Top Five (2014)
Directed by: Chris Rock
Premise: A comedian (Chris Rock) spends the day with a reporter (Rosario Dawson) as his new movie opens and he plans a wedding with his reality-TV star fiancé (Gabrielle Union).
What Works: Comedian Chris Rock has become one of the most popular figures in standup comedy and like a lot of successful stage comics he eventually made the transition to television and feature films with voiceover parts in the Madagascar movies, acting roles in comedic films like Dogma, and his own eponymous sitcom with Everybody Hates Chris. Rock is a very good comic performer but he isn’t much of actor. When he’s cast well he does a good job but as a thespian Rock has a limited range. With Top Five, which Chris Rock wrote, directed, and stars in, he reflects on his career by playing a character who is a fictionalized version of himself or at least a fictionalized version of his public persona. Just enough of this character is embellished to give Rock some distance between himself and the role but Top Five consistently surprises with how honest it is. Rock plays a standup actor who has achieved great success with a series of silly action movies but now he wants to be taken seriously by starring in a drama about a Haitian slave revolution. He is also engaged to a reality TV personality, played by Gabrielle Union, and the actor’s artistic aspirations of respectability are undercut by his public image as a celebrity. The movie sets up Rock’s character as an underdog fighting the niche that success and other people’s expectations have boxed him into but the filmmakers take the subversive step of avoiding easy wish fulfillment. Instead, Rock’s character goes through a process of acknowledging that the dramatic movie he’s made isn’t very good and recognizing the limits of his talent. This leaves Rock’s character attempting to figure out his next move which he does through his conversations with a reporter played by Rosario Dawson. Rock and Dawson make a charming screen pair; like many of the best romantic couples they bounce off of each other both emotionally and intellectually and their conversations reveal much about their characters but also explore topics of celebrity, race, and art.
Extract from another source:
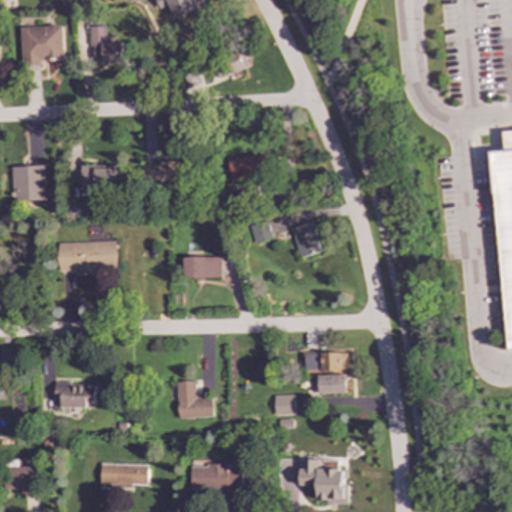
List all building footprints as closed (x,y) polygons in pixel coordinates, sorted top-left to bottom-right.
[(167,0),(175,19),(200,8),(196,0),(167,0)] [(41,64),(41,60),(64,59),(63,25),(20,27),(22,65),(41,64)] [(90,27),(90,63),(122,63),(122,42),(106,42),(106,27),(90,27)] [(507,350),(511,349),(511,148),(488,151),(507,350)] [(230,177),(270,176),(269,155),(229,156),(230,177)] [(183,161),(143,163),(144,177),(150,177),(150,184),(184,182),(183,161)] [(80,194),(115,193),(115,165),(79,166),(80,194)] [(46,201),(44,166),(11,167),(13,202),(46,201)] [(254,244),(272,239),(266,221),(249,226),(254,244)] [(57,242),(57,271),(117,271),(117,242),(57,242)] [(183,279),(222,278),(222,257),(182,258),(183,279)] [(347,370),(346,353),(303,354),(304,371),(347,370)] [(318,394),(346,393),(345,374),(317,375),(318,394)] [(195,398),(195,381),(176,382),(177,419),(213,418),(213,397),(195,398)] [(53,407),(95,408),(95,384),(54,383),(53,407)] [(274,415),(294,415),(293,395),(273,396),(274,415)] [(292,419),(278,420),(278,428),(292,428),(292,419)] [(299,486),(316,485),(317,503),(348,503),(347,485),(343,485),(343,469),(336,470),(336,460),(299,460),(299,486)] [(18,467),(18,463),(2,464),(2,489),(40,488),(40,467),(18,467)] [(99,488),(132,489),(133,485),(147,486),(148,465),(99,464),(99,488)] [(228,465),(189,466),(190,491),(243,489),(243,472),(229,472),(228,465)]
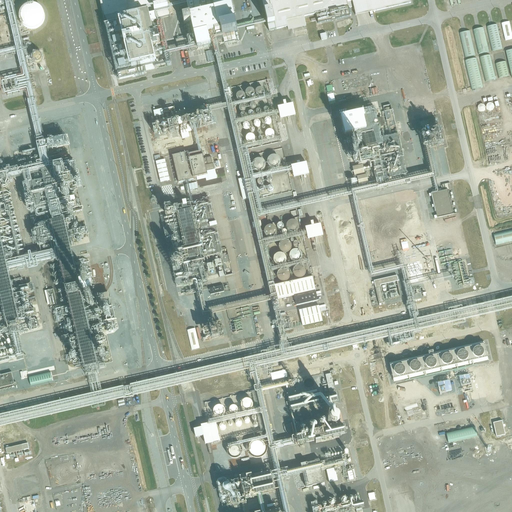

What Doesn’t: Top Five is quite similar to the 2008 Judd Apatow film Funny People in that the lead actor plays a fictionalized version of himself whose career is in decline. Top Five is also comparable to Alejandro González Iñárritu’s 2014 feature Birdman, which also featured an actor trying to achieve respectability by breaking from his most successful role. By comparison to both Funny People and Birdman, Top Five comes up short. The performances and plotting of Top Five aren’t quite as strong as those of Funny People nor does the film contain the energy and ambition of Birdman. Like similar films, Top Five blends the story on the screen with reality by incorporating references to existing films and featuring cameos by Hollywood figures. The cameos become a little much in Top Five; they don’t serve a purpose except to provide fleeting jolts of recognition. The other problem of Top Five is its tendency to redundantly dwell on the same point. This is indicative of Chris Rock’s weakness as a performer. Rock’s standup performances were sometimes flawed by a tendency to overemphasize the same idea, beating the point to death by stating it over and over again, each time louder than the last. That happens quite a bit in Top Five and a lot of parts in the film feel isolated from one another; the story is a series of fragmented pieces that don’t quite coalesce into a narrative whole.
Bottom Line: Top Five is the third feature film that Chris Rock has directed and he’s showing steady growth as a filmmaker. The movie is strained by some of its excesses but those flaws are far outweighed by its sincerity and the likable chemistry between Chris Rock and Rosario Dawson.